*** Opening Extract provided ***

The price of a single AI token has fallen 1,000-fold in three years. What cost $60 per million tokens in the GPT-3 era now runs at just $0.06 for equivalent performance.

Yet enterprise AI bills have tripled. Prices fell — spending went up. This paradox has a name. In 1865, British economist William Stanley Jevons discovered that improvements in coal efficiency didn't reduce coal consumption — they caused it to explode. That's exactly what we're watching happen with AI.

3-Second Summary
Intelligence costs collapse 1,000x Usage spikes 50–500x China accelerates price war Jevons Paradox kicks in New rules of competition

Here's what everyone assumed

"If AI costs come down, our AI bill will shrink." Sounds obvious, right? If token prices drop by half, you should be able to do the same work for half the cost.

1,000x
AI inference cost drop (2021→2024)
320%
Enterprise AI spend increase (2024→2025)
3x
Average enterprise AI bill increase

The actual data went the opposite direction. Enterprise AI spending jumped from $11.5B in 2024 to $37B in 2025 — a 320% increase — while per-token costs dropped 1,000x.

On the a16z podcast, Marc Andreessen called AI "the biggest tech revolution I've ever experienced." He also said "the unit cost of intelligence is collapsing faster than Moore's Law." And then — in the same breath — "the market is still very early".

Those two statements have to be read together. When costs drop, demand explodes — that's the heart of Jevons Paradox. A single agentic workflow burns 50 to 500x more tokens than a simple chat. Cheaper tokens unlock more complex tasks, which require even more tokens. And 72% of real AI costs aren't even in your model invoice — they're in orchestration, retries, and monitoring.

China lit the price war on fire

There's one more variable in this equation: China.

Andreessen openly acknowledged on the podcast that "DeepSeek surprised Silicon Valley". And the benchmarks back it up — DeepSeek, Kimi (Moonshot AI), Qwen (Alibaba), and ByteDance models reached near-parity with Claude 3.5 Sonnet and GPT-4o within just 12 months of release.

Top US Models Top Chinese Models
Overall Benchmark Claude Opus 4.6 — 88pts DeepSeek V4 Pro — 87pts
Coding Score Claude: 93.9% (SWE-Bench) DeepSeek: 91.2% (SWE-Bench)

*** Closing Extract provided ***
*** Opening Study material ***

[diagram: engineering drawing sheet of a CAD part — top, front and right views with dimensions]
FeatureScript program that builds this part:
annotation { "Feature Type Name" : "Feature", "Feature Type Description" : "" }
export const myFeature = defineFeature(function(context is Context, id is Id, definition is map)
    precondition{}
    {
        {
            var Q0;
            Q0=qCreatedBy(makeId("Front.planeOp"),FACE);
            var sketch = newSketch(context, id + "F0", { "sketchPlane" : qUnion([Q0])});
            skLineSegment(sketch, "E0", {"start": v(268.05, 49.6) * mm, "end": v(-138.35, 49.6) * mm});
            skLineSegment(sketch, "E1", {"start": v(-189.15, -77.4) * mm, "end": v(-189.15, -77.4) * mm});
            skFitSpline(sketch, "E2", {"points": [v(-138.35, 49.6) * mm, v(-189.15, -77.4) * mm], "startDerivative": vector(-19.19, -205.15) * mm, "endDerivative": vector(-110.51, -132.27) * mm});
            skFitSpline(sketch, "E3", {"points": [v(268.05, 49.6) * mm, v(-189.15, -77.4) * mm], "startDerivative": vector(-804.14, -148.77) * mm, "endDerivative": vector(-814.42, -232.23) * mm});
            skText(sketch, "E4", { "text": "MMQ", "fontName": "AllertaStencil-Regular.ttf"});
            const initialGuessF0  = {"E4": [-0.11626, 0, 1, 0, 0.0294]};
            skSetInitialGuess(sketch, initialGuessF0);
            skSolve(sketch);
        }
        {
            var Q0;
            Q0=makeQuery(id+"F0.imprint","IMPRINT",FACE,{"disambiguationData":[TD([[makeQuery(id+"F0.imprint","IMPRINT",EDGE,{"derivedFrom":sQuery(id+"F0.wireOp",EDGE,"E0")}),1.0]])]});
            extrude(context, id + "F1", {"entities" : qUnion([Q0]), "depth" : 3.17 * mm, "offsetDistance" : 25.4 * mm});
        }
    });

*** Closing Study material ***

What is expected :: Update the AI pricing article between "Yet enterprise AI" and "half the cost.", inclusive, replacing "coal" with "fuel" throughout. The records are separate material, apart from the AI pricing article.

Exercise result ::
Yet enterprise AI bills have tripled. Prices fell — spending went up. This paradox has a name. In 1865, British economist William Stanley Jevons discovered that improvements in fuel efficiency didn't reduce fuel consumption — they caused it to explode. That's exactly what we're watching happen with AI.

3-Second Summary
Intelligence costs collapse 1,000x Usage spikes 50–500x China accelerates price war Jevons Paradox kicks in New rules of competition

Here's what everyone assumed

"If AI costs come down, our AI bill will shrink." Sounds obvious, right? If token prices drop by half, you should be able to do the same work for half the cost.